Cette division s’explique par le fait que la rébellion en Syrie est composée de sunnites, qui représentent 80% de la population syrienne, tandis que le régime est alaouite, un avatar du chiisme.

A ceci s’ajoute la présence de plus d’un million de réfugiés syriens au Liban qui compte quatre millions d’habitants. Une source militaire a affirmé qu’à Aarsal, des hommes armés, cagoulés étaient sortis samedi de camps de réfugiés à la lisière de la ville, pour attaquer l’armée.

Débordement du conflit syrien

Pour Emile Hokayem, un expert en matière de sécurité régionale à l’Institut international d’Études stratégiques de Londres, la situation à Aarsal est le « débordement » inévitable du conflit en Syrie.

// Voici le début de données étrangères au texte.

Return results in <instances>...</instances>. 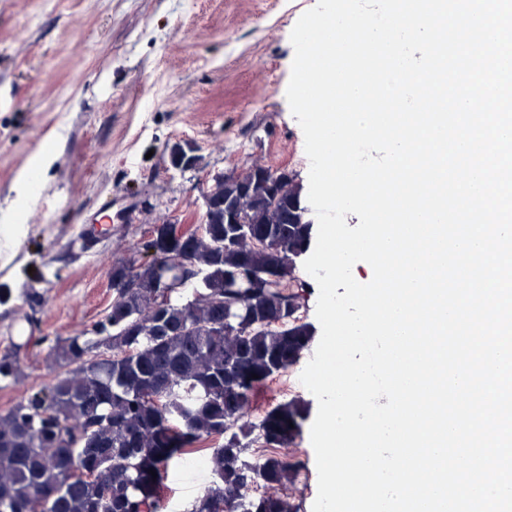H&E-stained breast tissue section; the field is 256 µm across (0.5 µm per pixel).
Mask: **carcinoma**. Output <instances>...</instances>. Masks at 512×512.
Segmentation results:
<instances>
[{
    "mask_svg": "<svg viewBox=\"0 0 512 512\" xmlns=\"http://www.w3.org/2000/svg\"><path fill=\"white\" fill-rule=\"evenodd\" d=\"M267 171L214 177L203 232L168 242L156 224L112 268L104 319L55 346L64 373L0 415V512H159L170 463L206 441L212 480L187 512H298L288 494L298 460L243 458L259 442L289 447L300 429L296 402L246 417L314 336L304 315L312 285L296 273L309 209L295 173L272 187ZM177 257L202 276L183 283L185 301L152 287V266ZM244 266L273 280L226 287L224 274ZM21 348L0 355V381L14 376Z\"/></svg>",
    "mask_w": 512,
    "mask_h": 512,
    "instance_id": "cac0c4a2",
    "label": "carcinoma"
}]
</instances>
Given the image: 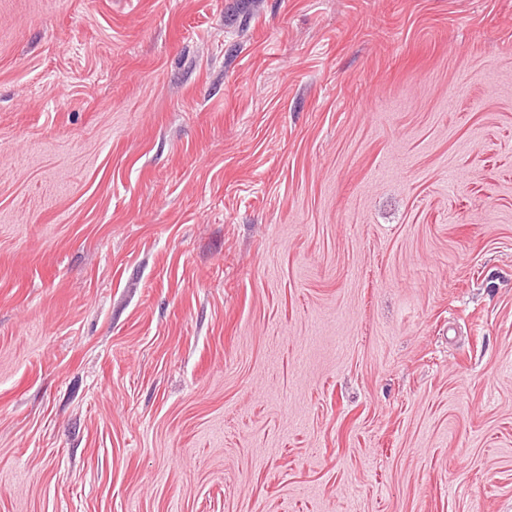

« Même si les Libanais veulent penser que les problèmes en Syrie se propagent chez eux, la réalité est qu’ils ne doivent pas être surpris du retour de bâton après avoir envoyé des combattants pro et anti Assad en Syrie », dit-il.

Selon lui, à court terme, la crise peut être limitée à Aarsal, mais en cas de « réponse trop agressive de l’armée » ou d’une implication du Hezbollah dans les combats, il pourrait y avoir un débordement dans les régions sunnites du Liban.

L’implication du Hezbollah risque « de susciter la crainte des sunnites, dont la coopération est très importante pour lutter contre ces groupes » jihadistes, explique-t-il.

L’armée: une ligne rouge

Damas a exprimé lundi son soutien à l’armée libanaise. « La Syrie affirme son soutien et sa solidarité avec l’armée libanaise pour faire face aux groupes terroristes et les anéantir », a indiqué un responsable du ministère syrien des Affaires étrangères, cité par l’agence Sana.

Ces combats ont suscité un émotion internationale, notamment à Washington, mais aussi sur le plan intérieur.

Le Premier ministre Tammam Salam a qualifié l’attaque « d’assaut contre l’Etat libanais » et l’ancien Premier ministre et dirigeant sunnite Saad Hariri a assuré que l’armée « était une ligne rouge ».